(segue) «Intransigenza assoluta»
(22 giugno 1925)
[Inizio scritto]

      Che cosa vogliamo noi? Una cosa superba. Vogliamo che gli italiani scelgano. È finito il tempo dei piccoli italiani che avevano mille opinioni e non ne avevano una. Abbiamo portato la lotta sopra un terreno così netto, che bisogna essere di qua o di là. Non solo: ma quella che viene definita la nostra feroce volontà totalitaria sarà perseguita con ancora maggiore ferocia: diventerà, veramente, l'assillo e la preoccupazione dominante della nostra attività.

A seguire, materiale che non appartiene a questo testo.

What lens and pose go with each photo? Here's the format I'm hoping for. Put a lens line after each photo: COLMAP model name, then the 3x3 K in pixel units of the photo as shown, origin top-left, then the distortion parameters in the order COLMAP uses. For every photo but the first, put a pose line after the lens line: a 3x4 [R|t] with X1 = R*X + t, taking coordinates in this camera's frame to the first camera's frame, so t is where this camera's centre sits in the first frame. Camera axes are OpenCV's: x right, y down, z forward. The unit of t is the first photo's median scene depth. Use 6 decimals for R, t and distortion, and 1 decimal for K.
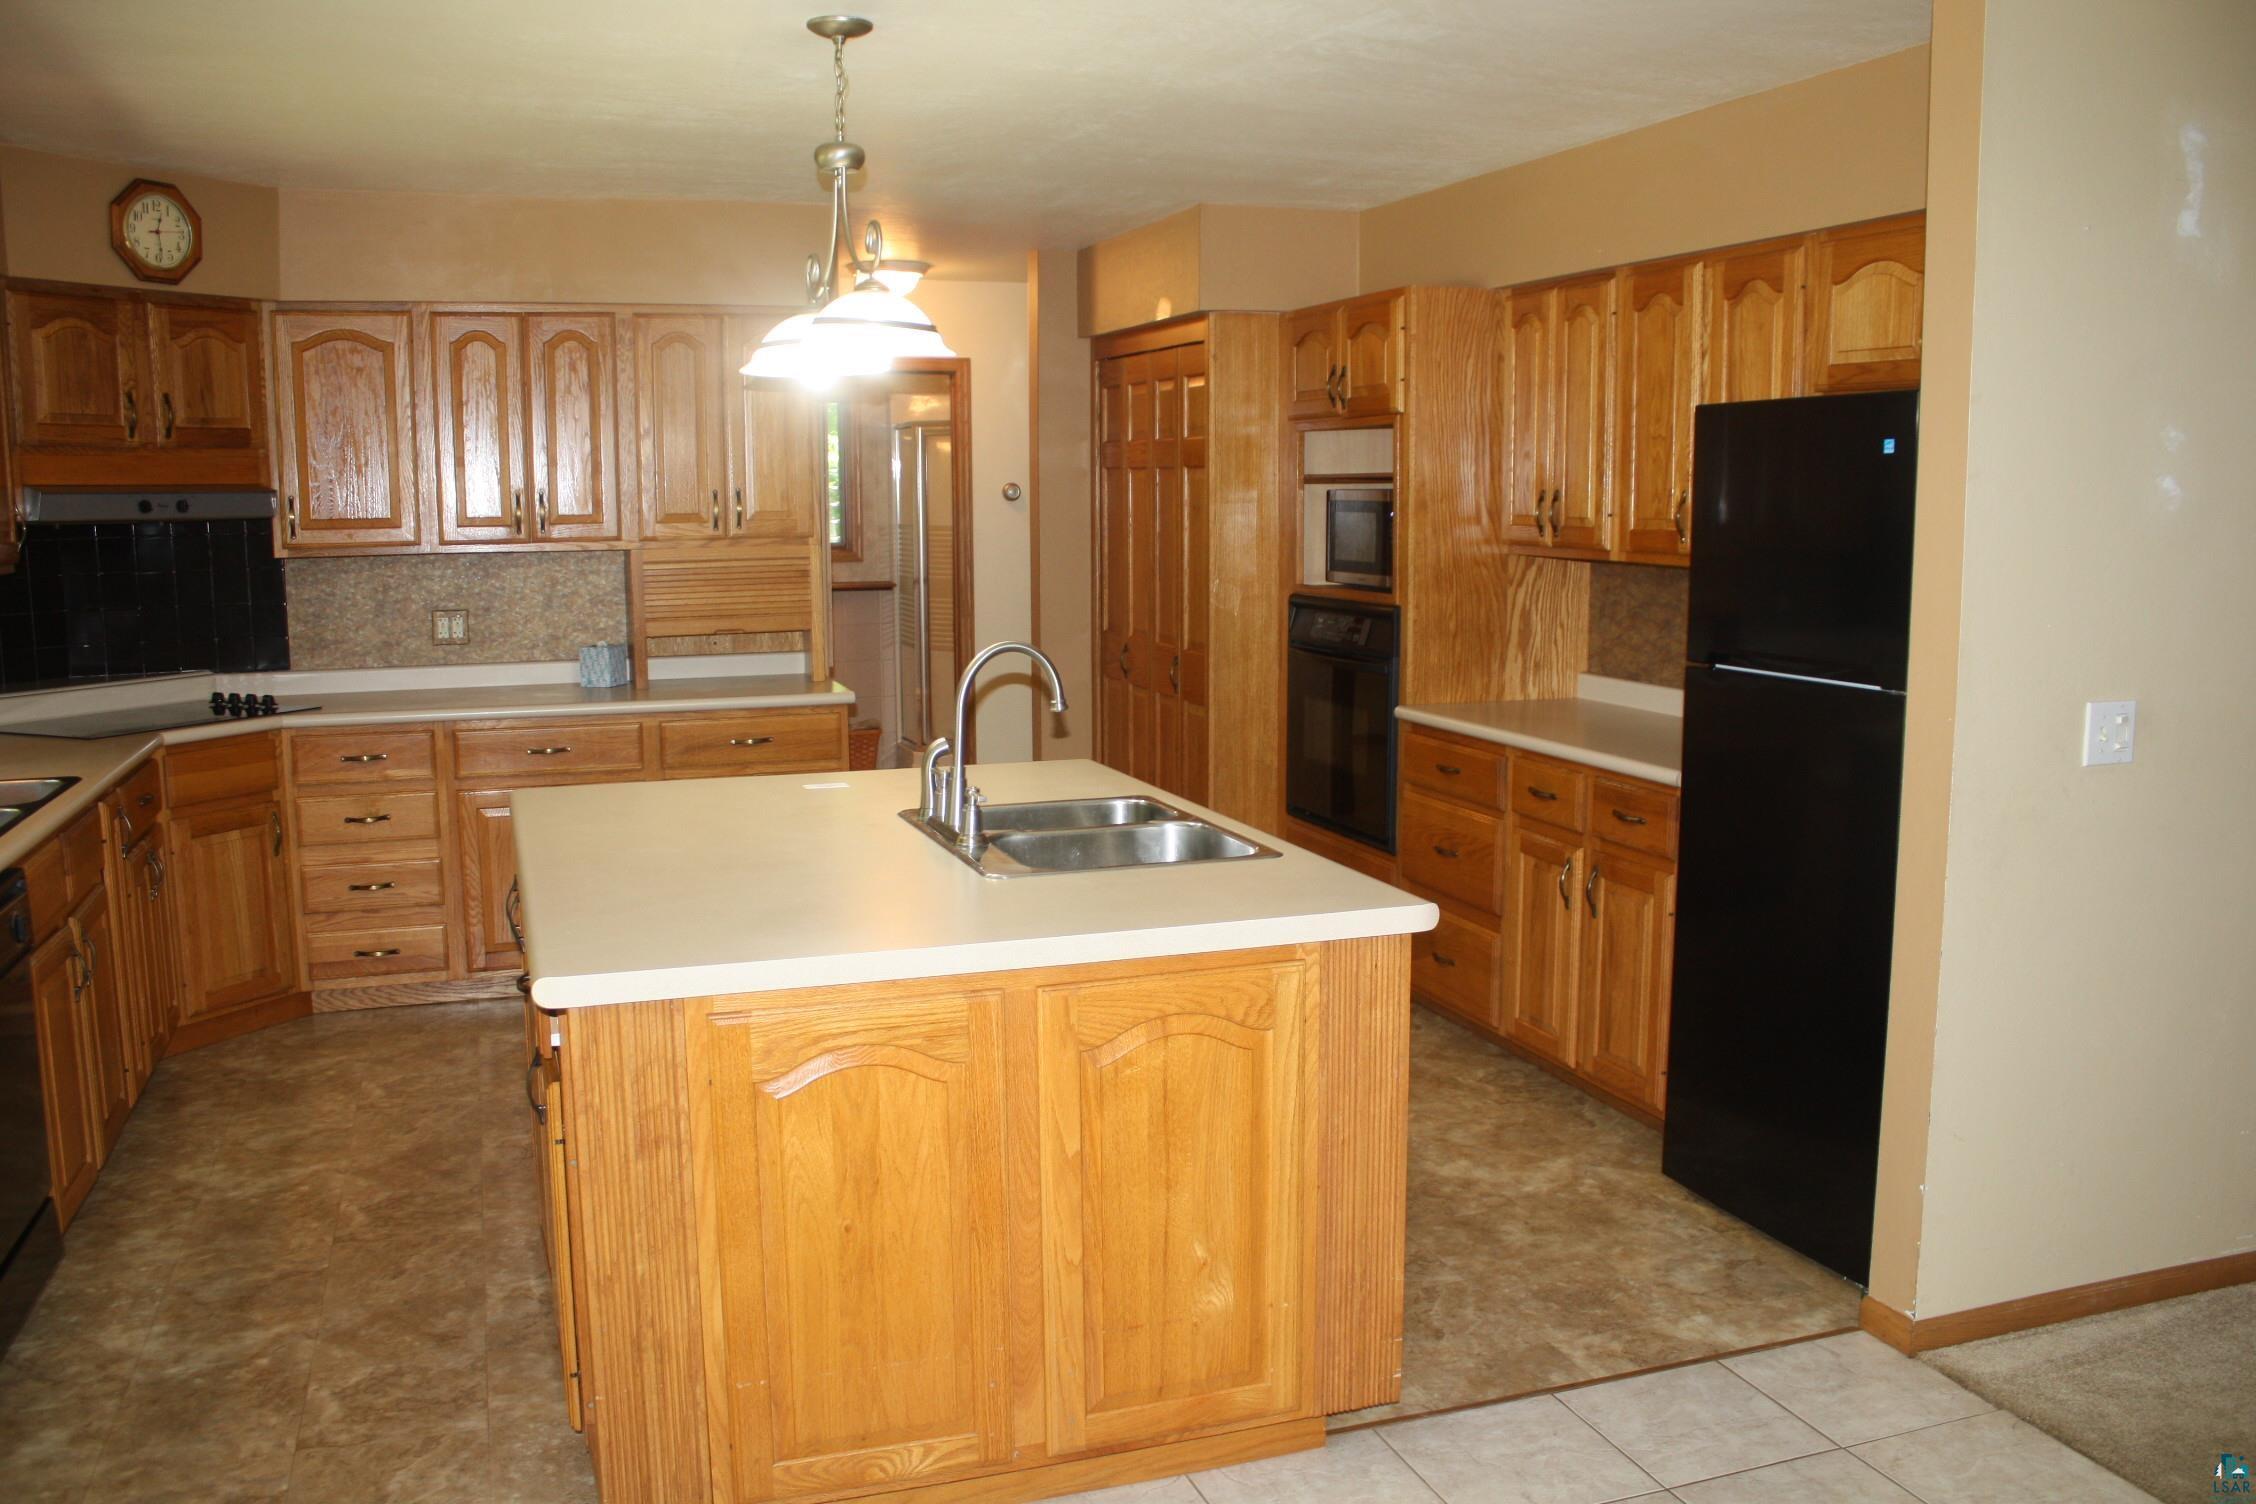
lens RADIAL K [[1856.5, 0, 1128.0], [0, 1856.5, 752.0], [0, 0, 1]] dist [-0.158278, 0.141699]
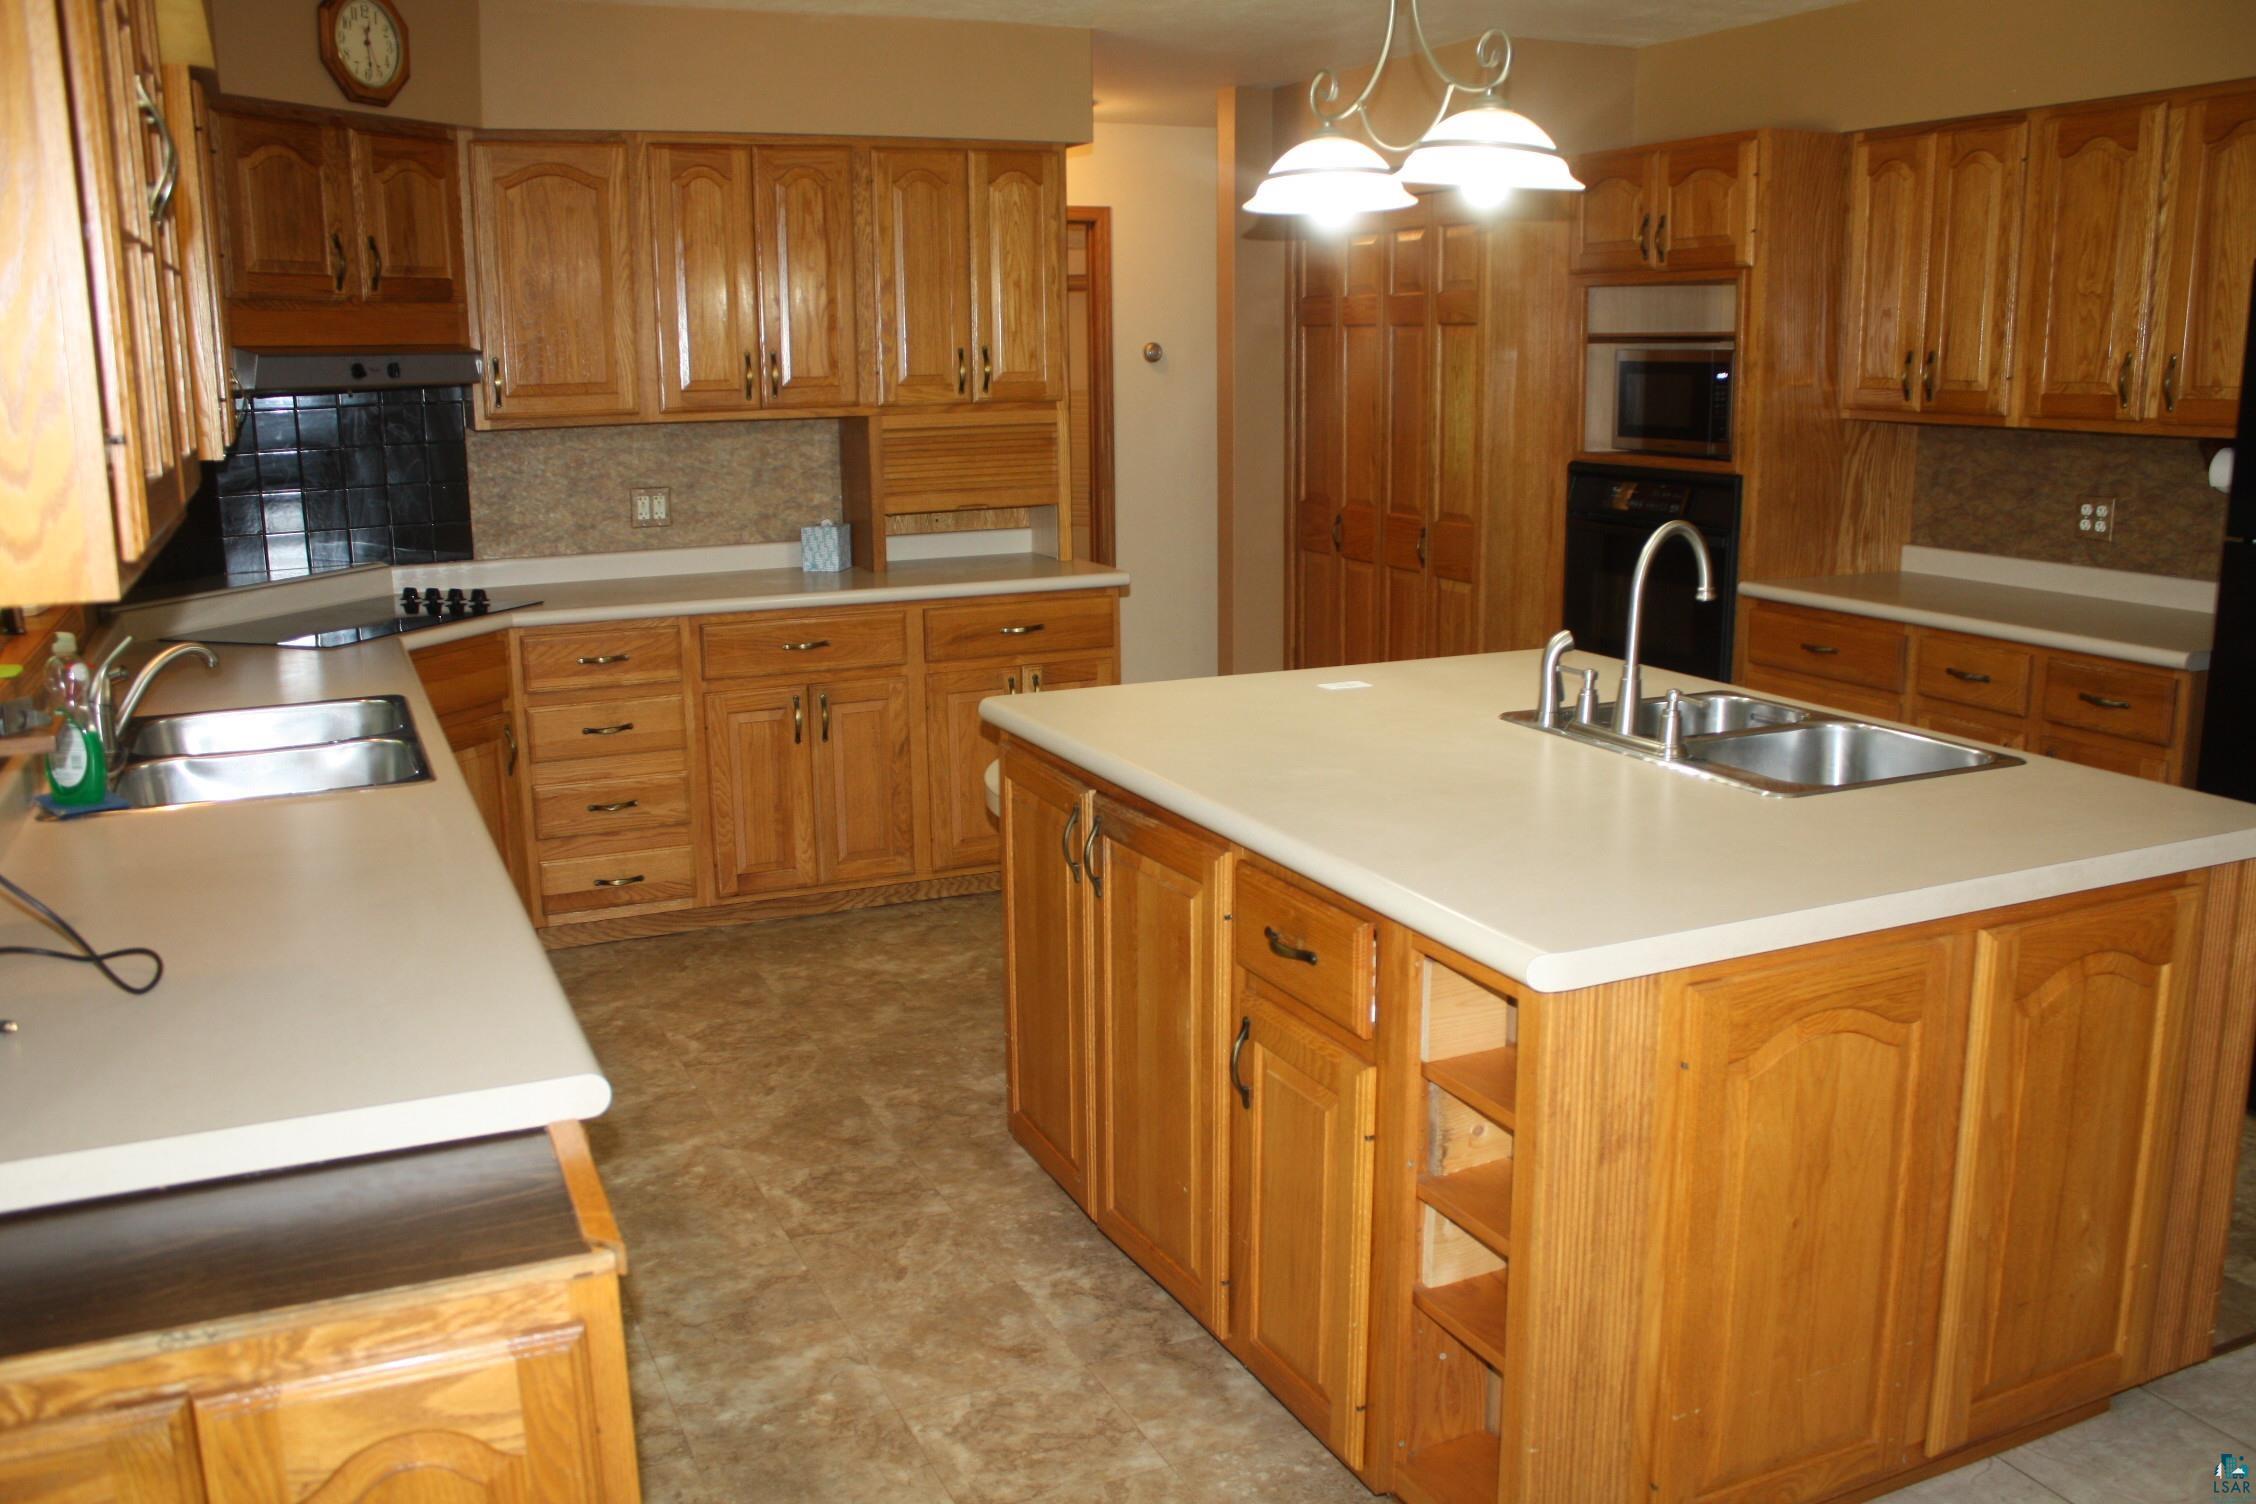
lens RADIAL K [[1856.5, 0, 1128.0], [0, 1856.5, 752.0], [0, 0, 1]] dist [-0.158278, 0.141699]
pose [[0.995883, -0.024952, 0.087145, -0.248222], [0.018609, 0.997169, 0.072855, -0.011834], [-0.088716, -0.070933, 0.993528, 0.098650]]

Vogliamo, insomma, fascistizzare la Nazione, tanto che domani italiano e fascista, come presso a poco italiano e cattolico, siano la stessa cosa. Solo avendo un grande ideale si può parlare di rivoluzione, si può impiegare questa magica e tremenda parola!
      Ora abbiamo votato delle leggi fasciste, delle leggi di difesa: dopo verranno le leggi di creazione e di costruzione. I nostri avversari non sono ancora convinti dell'ineluttabile. Sperano. Avete capito... Sperano nel Senato. Alcuni anni or sono il Senato italiano, che pure ha così nobili tradizioni nella storia politica della Nazione, era decaduto. Era un nobile decaduto! Noi che siamo giovani, abbiamo compreso l'importanza di quest'assemblea e ne abbiamo ripristinato lo splendore. Il Senato approverà le leggi fasciste; prima di tutto perché il Governo vi ha la maggioranza; in secondo luogo perché noi le difenderemo; in terzo luogo perché il Senato, nel suo alto patriottismo, non vorrà, certo, assumersi la responsabilità di un contrasto, che determinerebbe una crisi di conseguenze assai gravi.
      Oggi il Fascismo è un partito, è una milizia, è una corporazione. Non basta: dove diventare un modo di vita! Vi devono essere gli italiani del Fascismo, come vi sono, a caratteri inconfondibili, gli italiani della rinascenza e gli italiani della latinità. Solo creando un modo di vita, cioè un modo di vivere, noi potremo segnare delle pagine nella storia e non soltanto nella cronaca. E quale è questo modo di vita? Il coraggio, prima di tutto; l'intrepidezza, l'amore del rischio, la ripugnanza per il panciafichismo e per il pacifondismo, l'essere sempre pronti ad osare nella vita individuale come nella vita collettiva, ad abborrire tutto ciò che è sedentario: nei rapporti la massima schiettezza, i colloqui a quattro e non le vociferazioni clandestine anonime e vili, l'orgoglio in ogni ora della giornata di sentirsi italiani, la disciplina nel lavoro, il rispetto per l'autorità. L'italiano nuovo, ed io, ne vedo già un campione, l'italiano nuovo è De Pinedo! Portando nella vita tutto quello che sarebbe grave errore di confinare nella politica, noi creeremo, attraverso un'opera di selezione ostinata e tenace, la nuova generazione, e nella nuova generazione ognuno avrà un compito definito. Talvolta mi sorride l'idea delle generazioni di laboratorio: creare cioè la classe dei guerrieri, che è sempre pronta a morire: la classe degli inventori, che persegue il segreto del mistero; la classe dei giudici, la classe dei grandi capitani di industria, dei grandi esploratori, dei grandi governatori. Ed è attraverso questa selezione metodica che si creano le grandi categorie, le quali a loro volta creeranno l'impero. Certo questo sogno è superbo, ma io vedo che a poco a poco sta diventando una realtà. Noi non rinneghiamo nulla del passato. Noi consideriamo che il liberalismo ha significato qualche cosa nella storia d'Italia, anche se furono Governi liberali quelli che non vollero l'Albania, quelli che non vollero Tunisi, quelli che non vollero andare in Egitto; anche se furono Governi liberali quelli che nel dopoguerra ebbero un solo delirio: quello di abbandonare le terre dove eravamo.